Work to be completed –
An exact, complete copy of the lines below is the expected answer.
Information provided START
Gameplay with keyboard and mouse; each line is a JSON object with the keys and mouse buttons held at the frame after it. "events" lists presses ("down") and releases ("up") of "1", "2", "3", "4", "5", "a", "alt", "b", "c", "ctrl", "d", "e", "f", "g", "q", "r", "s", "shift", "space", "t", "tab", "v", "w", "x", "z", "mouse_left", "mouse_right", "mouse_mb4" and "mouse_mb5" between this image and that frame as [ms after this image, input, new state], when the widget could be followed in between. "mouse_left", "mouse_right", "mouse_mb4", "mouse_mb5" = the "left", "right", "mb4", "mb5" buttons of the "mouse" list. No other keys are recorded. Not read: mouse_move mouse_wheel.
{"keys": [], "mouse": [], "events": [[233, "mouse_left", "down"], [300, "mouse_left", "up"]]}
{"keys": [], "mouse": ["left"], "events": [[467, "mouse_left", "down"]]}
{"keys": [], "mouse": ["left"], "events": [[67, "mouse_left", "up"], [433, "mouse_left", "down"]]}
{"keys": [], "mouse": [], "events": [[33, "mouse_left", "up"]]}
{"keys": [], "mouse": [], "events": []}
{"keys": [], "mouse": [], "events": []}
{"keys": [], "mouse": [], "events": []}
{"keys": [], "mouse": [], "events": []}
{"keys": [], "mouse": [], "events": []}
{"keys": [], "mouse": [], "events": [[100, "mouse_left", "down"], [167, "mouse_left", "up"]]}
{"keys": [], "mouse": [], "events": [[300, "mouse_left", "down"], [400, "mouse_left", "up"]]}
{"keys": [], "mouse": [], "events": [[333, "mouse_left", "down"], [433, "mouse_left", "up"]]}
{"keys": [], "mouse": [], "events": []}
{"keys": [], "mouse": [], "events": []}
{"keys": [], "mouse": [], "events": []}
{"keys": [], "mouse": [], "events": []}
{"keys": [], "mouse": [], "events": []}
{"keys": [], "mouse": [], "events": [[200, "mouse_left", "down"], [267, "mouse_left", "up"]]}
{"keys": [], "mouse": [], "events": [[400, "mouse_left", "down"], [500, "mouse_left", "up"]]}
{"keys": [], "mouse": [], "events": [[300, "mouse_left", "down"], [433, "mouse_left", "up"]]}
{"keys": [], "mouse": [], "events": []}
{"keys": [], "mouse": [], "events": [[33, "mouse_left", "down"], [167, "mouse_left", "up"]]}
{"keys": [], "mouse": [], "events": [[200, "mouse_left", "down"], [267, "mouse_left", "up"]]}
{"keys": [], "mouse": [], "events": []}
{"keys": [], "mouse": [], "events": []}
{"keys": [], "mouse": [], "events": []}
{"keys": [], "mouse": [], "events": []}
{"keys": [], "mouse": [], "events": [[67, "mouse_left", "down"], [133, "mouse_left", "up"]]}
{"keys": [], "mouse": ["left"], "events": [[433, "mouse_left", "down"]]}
Information provided END
Response to the task –
Gameplay with keyboard and mouse; each line is a JSON object with the keys and mouse buttons held at the frame after it. "events" lists presses ("down") and releases ("up") of "1", "2", "3", "4", "5", "a", "alt", "b", "c", "ctrl", "d", "e", "f", "g", "q", "r", "s", "shift", "space", "t", "tab", "v", "w", "x", "z", "mouse_left", "mouse_right", "mouse_mb4" and "mouse_mb5" between this image and that frame as [ms after this image, input, new state], when the widget could be followed in between. "mouse_left", "mouse_right", "mouse_mb4", "mouse_mb5" = the "left", "right", "mb4", "mb5" buttons of the "mouse" list. No other keys are recorded. Not read: mouse_move mouse_wheel.
{"keys": [], "mouse": [], "events": [[233, "mouse_left", "down"], [300, "mouse_left", "up"]]}
{"keys": [], "mouse": ["left"], "events": [[467, "mouse_left", "down"]]}
{"keys": [], "mouse": ["left"], "events": [[67, "mouse_left", "up"], [433, "mouse_left", "down"]]}
{"keys": [], "mouse": [], "events": [[33, "mouse_left", "up"]]}
{"keys": [], "mouse": [], "events": []}
{"keys": [], "mouse": [], "events": []}
{"keys": [], "mouse": [], "events": []}
{"keys": [], "mouse": [], "events": []}
{"keys": [], "mouse": [], "events": []}
{"keys": [], "mouse": [], "events": [[100, "mouse_left", "down"], [167, "mouse_left", "up"]]}
{"keys": [], "mouse": [], "events": [[300, "mouse_left", "down"], [400, "mouse_left", "up"]]}
{"keys": [], "mouse": [], "events": [[333, "mouse_left", "down"], [433, "mouse_left", "up"]]}
{"keys": [], "mouse": [], "events": []}
{"keys": [], "mouse": [], "events": []}
{"keys": [], "mouse": [], "events": []}
{"keys": [], "mouse": [], "events": []}
{"keys": [], "mouse": [], "events": []}
{"keys": [], "mouse": [], "events": [[200, "mouse_left", "down"], [267, "mouse_left", "up"]]}
{"keys": [], "mouse": [], "events": [[400, "mouse_left", "down"], [500, "mouse_left", "up"]]}
{"keys": [], "mouse": [], "events": [[300, "mouse_left", "down"], [433, "mouse_left", "up"]]}
{"keys": [], "mouse": [], "events": []}
{"keys": [], "mouse": [], "events": [[33, "mouse_left", "down"], [167, "mouse_left", "up"]]}
{"keys": [], "mouse": [], "events": [[200, "mouse_left", "down"], [267, "mouse_left", "up"]]}
{"keys": [], "mouse": [], "events": []}
{"keys": [], "mouse": [], "events": []}
{"keys": [], "mouse": [], "events": []}
{"keys": [], "mouse": [], "events": []}
{"keys": [], "mouse": [], "events": [[67, "mouse_left", "down"], [133, "mouse_left", "up"]]}
{"keys": [], "mouse": ["left"], "events": [[433, "mouse_left", "down"]]}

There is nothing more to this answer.